Nouveau procès en septembre

Diplômé d’un Master de l’université d’Oxford, rappellent nos confrères, il a assuré devant la barre vouloir «faire amende honorable» et même vouloir rembourser Dany Boon. Comment ? Grâce à un futur salaire : «La somme de ce salaire, qui est loin de celle du dossier, me servira à commencer à indemniser Monsieur Boon», a-t-il lâché. Le but ? Obtenir une remise en liberté avant le jugement au fond.

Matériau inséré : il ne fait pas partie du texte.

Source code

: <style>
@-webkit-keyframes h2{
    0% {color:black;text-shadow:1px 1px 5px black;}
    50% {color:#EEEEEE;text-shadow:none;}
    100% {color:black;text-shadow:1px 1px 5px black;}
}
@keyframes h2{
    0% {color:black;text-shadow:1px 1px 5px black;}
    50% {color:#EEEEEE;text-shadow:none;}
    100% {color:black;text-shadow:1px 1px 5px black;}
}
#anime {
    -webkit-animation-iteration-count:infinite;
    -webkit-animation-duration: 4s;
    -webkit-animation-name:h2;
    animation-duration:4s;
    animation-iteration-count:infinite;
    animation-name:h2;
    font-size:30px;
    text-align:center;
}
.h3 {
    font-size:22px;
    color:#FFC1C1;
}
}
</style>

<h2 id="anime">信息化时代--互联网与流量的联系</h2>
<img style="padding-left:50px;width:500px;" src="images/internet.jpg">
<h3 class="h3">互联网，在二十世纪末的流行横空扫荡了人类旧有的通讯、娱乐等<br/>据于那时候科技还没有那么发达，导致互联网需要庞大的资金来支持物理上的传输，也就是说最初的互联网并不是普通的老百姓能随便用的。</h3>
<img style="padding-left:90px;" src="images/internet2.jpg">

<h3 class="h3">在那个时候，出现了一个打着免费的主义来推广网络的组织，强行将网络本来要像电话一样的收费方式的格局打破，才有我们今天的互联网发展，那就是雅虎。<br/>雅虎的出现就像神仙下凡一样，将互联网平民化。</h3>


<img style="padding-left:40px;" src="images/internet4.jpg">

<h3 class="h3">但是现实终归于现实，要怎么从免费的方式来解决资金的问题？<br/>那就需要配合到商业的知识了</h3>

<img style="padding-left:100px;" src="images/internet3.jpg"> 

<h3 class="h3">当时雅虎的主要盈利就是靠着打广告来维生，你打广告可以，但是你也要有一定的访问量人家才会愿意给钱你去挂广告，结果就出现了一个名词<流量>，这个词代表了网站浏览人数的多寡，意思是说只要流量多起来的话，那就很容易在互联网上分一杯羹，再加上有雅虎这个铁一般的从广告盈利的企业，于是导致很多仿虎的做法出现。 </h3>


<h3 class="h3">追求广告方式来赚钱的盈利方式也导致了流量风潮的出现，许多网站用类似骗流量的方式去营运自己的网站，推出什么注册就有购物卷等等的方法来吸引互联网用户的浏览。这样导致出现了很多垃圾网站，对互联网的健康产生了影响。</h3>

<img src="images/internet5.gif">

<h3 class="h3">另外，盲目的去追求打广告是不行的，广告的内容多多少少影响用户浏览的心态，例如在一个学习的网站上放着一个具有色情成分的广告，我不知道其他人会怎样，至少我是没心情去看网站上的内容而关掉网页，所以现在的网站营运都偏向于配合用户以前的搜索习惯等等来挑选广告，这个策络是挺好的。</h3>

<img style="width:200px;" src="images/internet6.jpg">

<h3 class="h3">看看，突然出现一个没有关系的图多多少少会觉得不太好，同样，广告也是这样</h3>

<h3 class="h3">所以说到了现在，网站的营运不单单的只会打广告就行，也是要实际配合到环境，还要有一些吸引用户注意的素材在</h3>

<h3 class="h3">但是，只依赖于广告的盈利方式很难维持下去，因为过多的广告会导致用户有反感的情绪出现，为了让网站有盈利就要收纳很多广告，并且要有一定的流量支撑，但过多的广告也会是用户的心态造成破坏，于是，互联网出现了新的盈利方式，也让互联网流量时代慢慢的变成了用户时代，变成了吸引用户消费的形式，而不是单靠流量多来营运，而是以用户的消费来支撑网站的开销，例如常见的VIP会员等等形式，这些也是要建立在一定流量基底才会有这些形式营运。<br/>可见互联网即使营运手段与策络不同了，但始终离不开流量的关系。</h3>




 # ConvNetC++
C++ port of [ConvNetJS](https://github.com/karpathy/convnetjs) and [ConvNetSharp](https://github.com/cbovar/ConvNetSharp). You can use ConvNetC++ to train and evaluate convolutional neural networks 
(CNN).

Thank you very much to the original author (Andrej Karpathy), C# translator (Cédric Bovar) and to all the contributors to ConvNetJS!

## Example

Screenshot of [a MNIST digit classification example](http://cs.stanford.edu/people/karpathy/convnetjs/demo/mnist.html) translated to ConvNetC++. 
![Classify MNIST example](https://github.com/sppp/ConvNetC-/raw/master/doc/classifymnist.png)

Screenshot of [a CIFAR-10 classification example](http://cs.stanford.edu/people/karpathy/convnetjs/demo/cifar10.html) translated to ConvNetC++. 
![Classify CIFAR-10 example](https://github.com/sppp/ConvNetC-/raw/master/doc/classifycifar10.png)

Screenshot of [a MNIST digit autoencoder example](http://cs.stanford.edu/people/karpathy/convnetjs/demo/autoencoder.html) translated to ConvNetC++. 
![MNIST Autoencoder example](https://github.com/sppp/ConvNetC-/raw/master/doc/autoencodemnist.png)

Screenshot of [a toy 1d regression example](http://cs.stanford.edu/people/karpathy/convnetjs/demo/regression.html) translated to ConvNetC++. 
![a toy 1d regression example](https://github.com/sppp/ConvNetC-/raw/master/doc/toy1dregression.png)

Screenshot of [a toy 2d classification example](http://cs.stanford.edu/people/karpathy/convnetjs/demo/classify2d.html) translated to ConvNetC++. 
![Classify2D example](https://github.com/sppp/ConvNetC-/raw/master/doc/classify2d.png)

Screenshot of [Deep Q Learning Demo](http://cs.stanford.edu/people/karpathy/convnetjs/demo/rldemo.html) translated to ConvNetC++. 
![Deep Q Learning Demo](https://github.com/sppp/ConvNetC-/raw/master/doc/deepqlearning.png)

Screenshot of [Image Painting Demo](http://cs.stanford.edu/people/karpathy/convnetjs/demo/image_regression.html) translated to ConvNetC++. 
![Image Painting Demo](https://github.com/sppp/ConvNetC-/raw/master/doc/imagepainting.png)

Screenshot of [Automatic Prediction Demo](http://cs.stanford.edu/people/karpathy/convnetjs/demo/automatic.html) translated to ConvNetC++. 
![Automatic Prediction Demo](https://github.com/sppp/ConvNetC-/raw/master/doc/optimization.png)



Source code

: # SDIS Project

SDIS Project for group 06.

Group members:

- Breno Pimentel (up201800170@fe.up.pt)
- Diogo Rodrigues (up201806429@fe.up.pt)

Mais le tribunal a suivi les réquisitions du parquet et décidé de le maintenir en détention, au moins jusqu’à son procès en septembre. Thierry B. est donc en prison en France depuis plus de dix-huit mois. S’il reste présumé innocent, l’homme aujourd’hui âgé de 36 ans est poursuivi pour fraude financière. Pour rappel, le yacht de Dany Boon avait de nouveau fait parler de lui en 2023 quand Le Canard Enchaîné estimait que l’humoriste avait déjoué les prérogatives du fisc pour faire l'acquisition de ce bateau de 21 mètres estimé à 3,5 millions d'euros.

Il aurait alors opéré «un tour de passe-passe» via une société offshore basée à Antigua-et-Barbuda, un paradis fiscal qui figure sur la liste européenne des «juridictions fiscales non coopératives». Cela lui aurait permis d’éviter 700 000 euros de TVA à régler au fisc, d’après le journal satirique.